Here are some of the things Dr. K. has to say about VC blogs.

Venture Capital blogs are “filled with the blogging equivalent of white noise

He said “most venture capitalist blogs were insincere..”

For VCs, he said, “There's zero incentive to tell the truth.

There was this fun quote:

"The reason you see so many venture guys blogging is because they have time to do it. How many C.E.O.'s do you have blogging?"

Then there was the last line, after saying he got some criticism for a few things he wrote in his blog:

He declined to give specific examples of his gaffes. "I don't know that I'd want any of it in print," he said.

Yowsa, Dr. K, a little bee in that VC bonnet?

First, you should go read the entire article as I might have taken something out of context; go read make up your own mind, I could be wrong.  Second, take a quick look at Dr. K’s qualifications. He is not a lightweight so you might be better served to ignore me and listen to him.

I don’t have a Ph.D, an MBA, nor have I sole-authored 300 papers. Well done, sir, well done.

Nope.  I worked at Safeway as a bagger. I learned, at 14, that being nice to customers and telling the women what a cute baby she had, got a tip almost every time.  I manned the fry station at Burger King and learned girls used to love being slipped a large bag fries ‘by mistake’. That was until people got all health conscious.

So, use care in reading my views on this stuff, I’m new and unproven.

I sincerely mean that. I’m telling you the truth; sincerely.

Articles like this annoy me because broad, over reaching comments from ‘experts’ are damaging to my new profession. 

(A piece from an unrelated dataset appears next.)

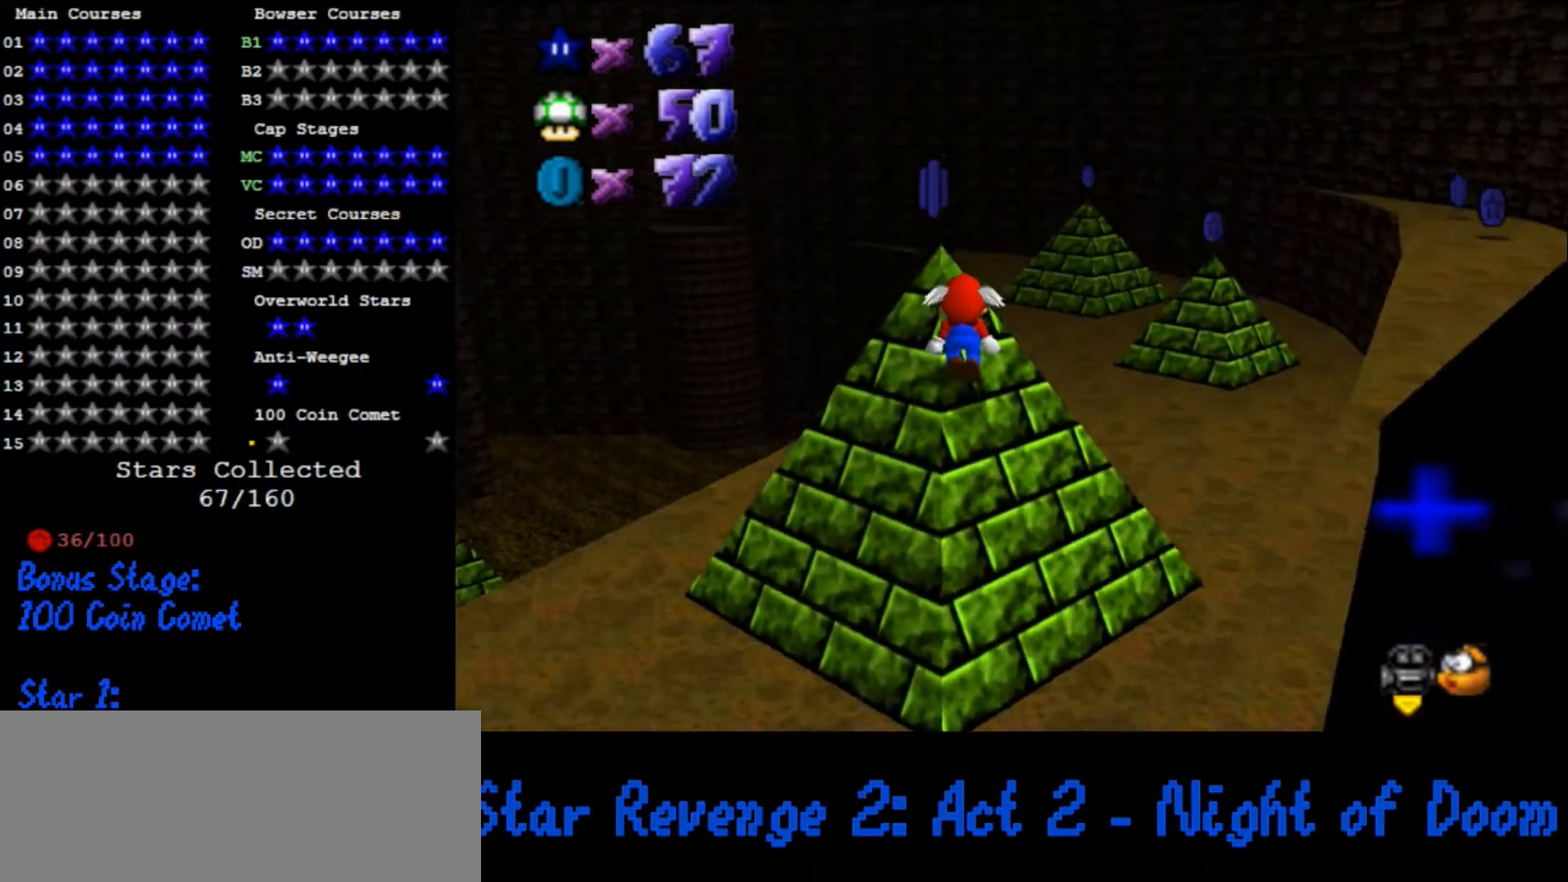
{"dt_ms": 500, "buttons": ["A"], "left_stick": "up-left", "button_events": [[100, "A", "down"]]}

Consider this nonsense about telling the truth.  All one has to do in order to put this rubbish in it’s place is simply read Fred Wilson.  Fred tells the truth, for example, about his views on music and digital rights management. He has said, at least 3 times, I suppose that makes me a thief or words to that effect.  Raw truth and opinion. Surprise, surprise, a MUSIC management company shows up on his doorsteps to do the pitch because they clearly understand where he is coming from. Fred’s sincere, truthful, blunt, and respected. Doesn’t look like white noise to me. But I could be wrong. I can point you to other blogs where it appears truth, sincerity, and good signal to noise ratio exist. Brad Feld, is another example. Heck, for all my snarky comments about Guy Kawasaki, he too appears to be sincere, telling the truth, and trying to be useful versus noise. 

In short, the comment shows a real lack, well, let’s just say Dr. K needs to get out more or at least read more. My challenge to Dr. K is simple: Show me the money, errr, sorry, show me the insincere VC blog.

With respect to this comment about “how many CEO’s do you see blogging”, Doc, Doc, Doc.. Here’s a quick little test for you.  Wander Engadget, Download Squad, Tablet PC or a number of blogs out there that talk about new companies or “Web 2.0” companies. We can start with the biggies, like Technorati and that company CEO, David Sify. Blog? Check, blog.  Since I know you are busy (not like the rest of us VCs), I’ve done some work for you. Of the last 60 companies that I’ve been told about via blogs, email or word of mouth, 40 of em have blogs and most of those blogs are the CEO/Founders.  So, to answer the question of how many? Lots.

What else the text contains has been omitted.